Therapeutic and Surveillance Considerations
While surgical management of benign tumors provides effective short-term relief, recurrence is common, as seen in this case. The use of pharmacological approaches, including mTOR inhibitors such as sirolimus and everolimus, offers a promising strategy for reducing tumor burden by targeting dysregulated cell growth pathways in PTEN-mutant cells. Hormonal therapies, such as tamoxifen, may also be considered for risk reduction in individuals predisposed to breast and endometrial cancers, though their use in pediatric populations remains under investigation (21–24).
In cases where malignancies arise, targeted therapies, such as tyrosine kinase inhibitors, may complement standard oncological treatment, particularly when molecular pathways contributing to tumor growth are identified (25).
Genetic Counseling and Family Segregation Analysis
The autosomal dominant inheritance of CS puts imperative on genetic counselling for affected families. In this case, segregation analysis confirmed the familial PTEN mutation in the proband’s sister and father. Early identification of mutation carriers enables the implementation of individualized surveillance programs, which are critical for minimizing cancer risk and improving outcomes. For atrisk family members, genetic analysis is indicated. In case of positive findings, regular monitoring and imaging are essential components of the clinical approach (1, 17, 26).
Conclusion
This familial case of CS exemplifies the complex interplay of genetic factors, phenotypic variability, and clinical vigilance required in managing PTEN hamartoma tumor syndrome (PHTS).
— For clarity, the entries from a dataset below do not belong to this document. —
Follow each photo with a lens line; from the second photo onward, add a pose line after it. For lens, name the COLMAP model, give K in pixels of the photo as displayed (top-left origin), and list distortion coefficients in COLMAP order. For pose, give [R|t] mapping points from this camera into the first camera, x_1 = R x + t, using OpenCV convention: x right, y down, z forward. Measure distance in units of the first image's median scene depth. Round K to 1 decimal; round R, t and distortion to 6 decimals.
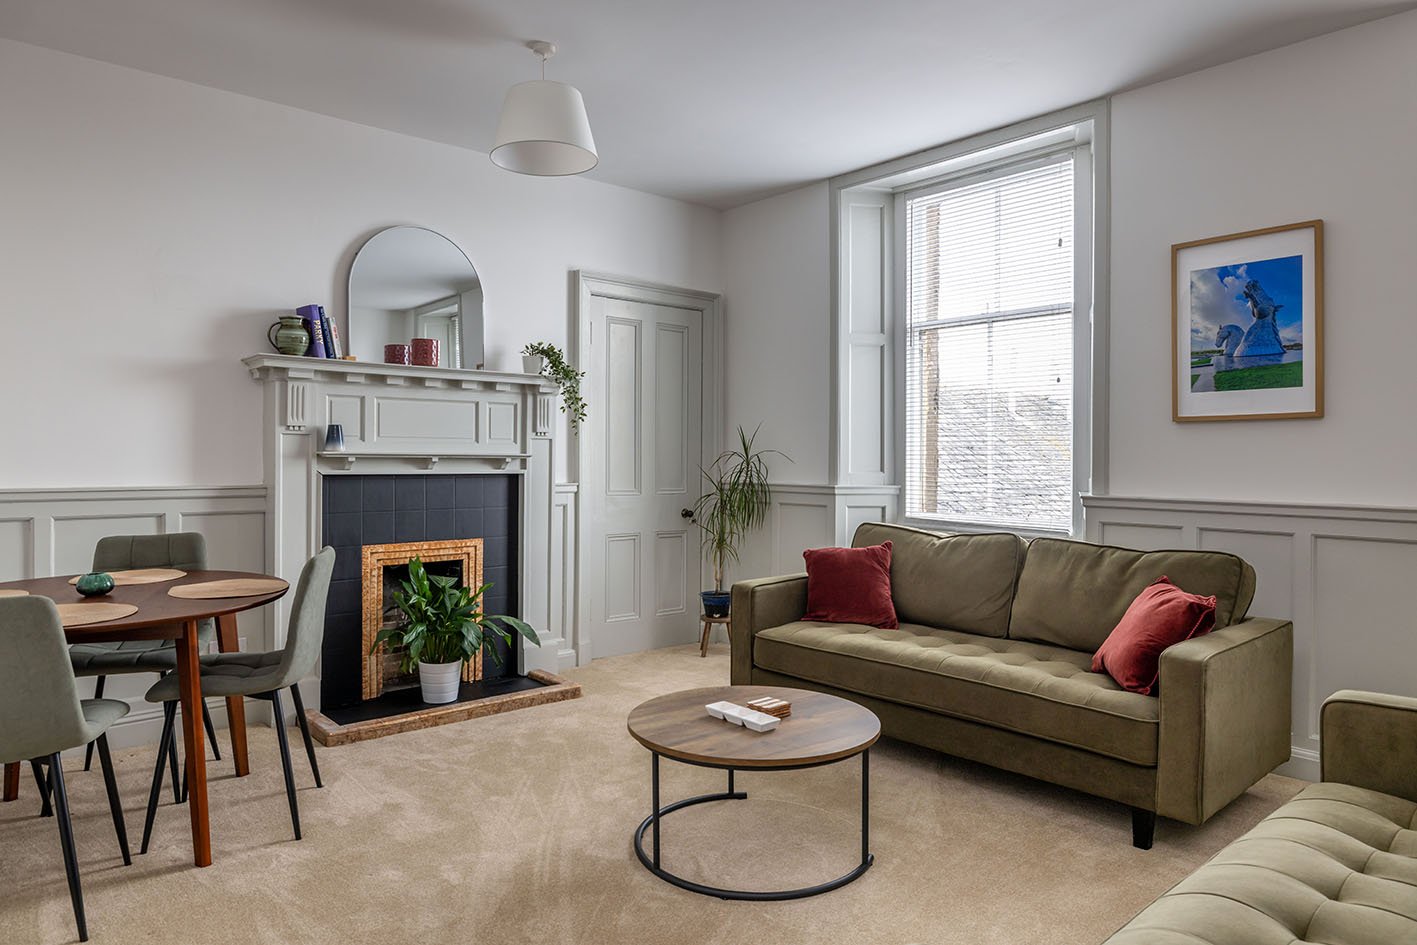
lens RADIAL K [[890.0, 0, 703.4], [0, 890.0, 469.4], [0, 0, 1]] dist [0.003641, 0.003895]
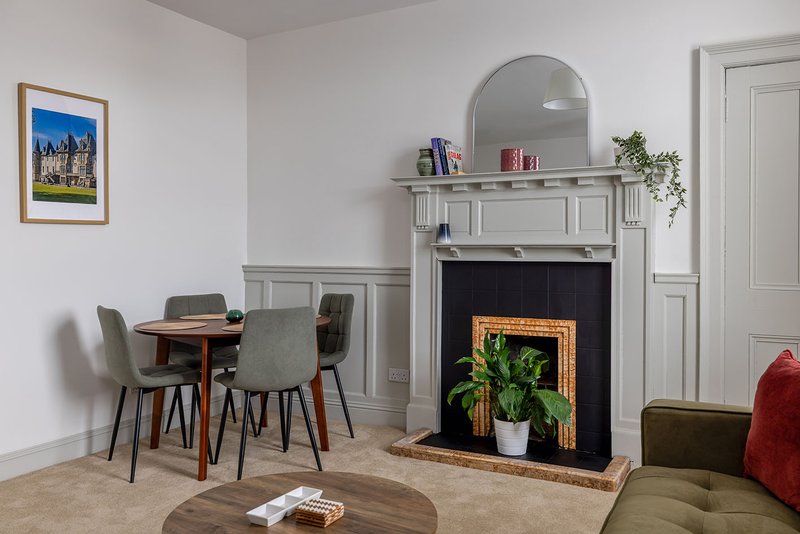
lens RADIAL K [[673.4, 0, 400.3], [0, 673.4, 258.7], [0, 0, 1]] dist [-0.003998, -0.001773]
pose [[0.352287, 0.001486, -0.935891, 0.465219], [-0.012093, 0.999922, -0.002964, 0.006093], [0.935814, 0.012362, 0.352278, 0.516959]]
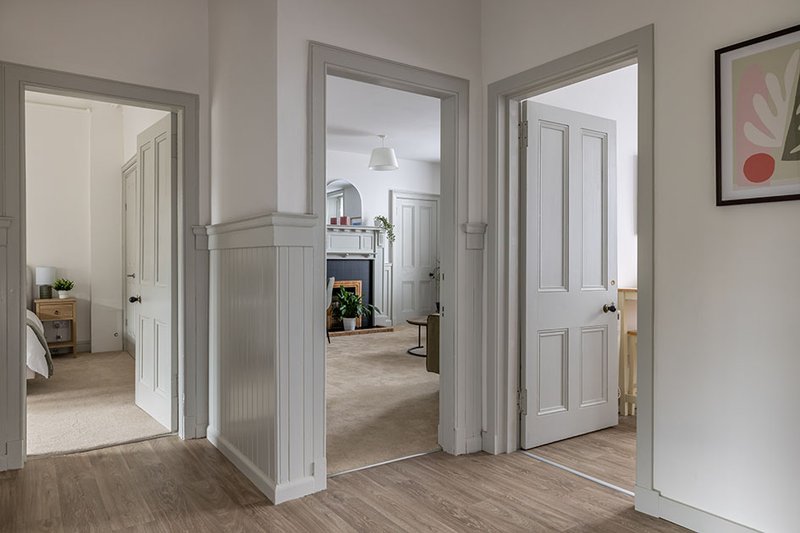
lens RADIAL K [[560.7, 0, 399.2], [0, 560.7, 270.2], [0, 0, 1]] dist [-0.026260, -0.001922]
pose [[0.992362, 0.000833, -0.123361, 0.121626], [0.000114, 0.999971, 0.007673, 0.028045], [0.123364, -0.007629, 0.992332, -0.918386]]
Beyond confirming a pathogenic PTEN variant in multiple family members, it illustrates the broader implications of integrating genetic diagnostics into routine clinical practice. The diverse presentations within this family, ranging from benign soft tissue tumors to vascular anomalies, highlight the unpredictable clinical evolution of CS, necessity of personalized management strategies and flexibility needed in genetic counselling.
Importantly, this case emphasizes the value of early identification and interdisciplinary collaboration in the management of a long-term risks associated with CS. As the understanding of PTEN-related pathways evolves, the potential for targeted therapies continues to grow, offering opportunities not only to address tumor progression but also to enhance the quality of life for affected individuals and their families.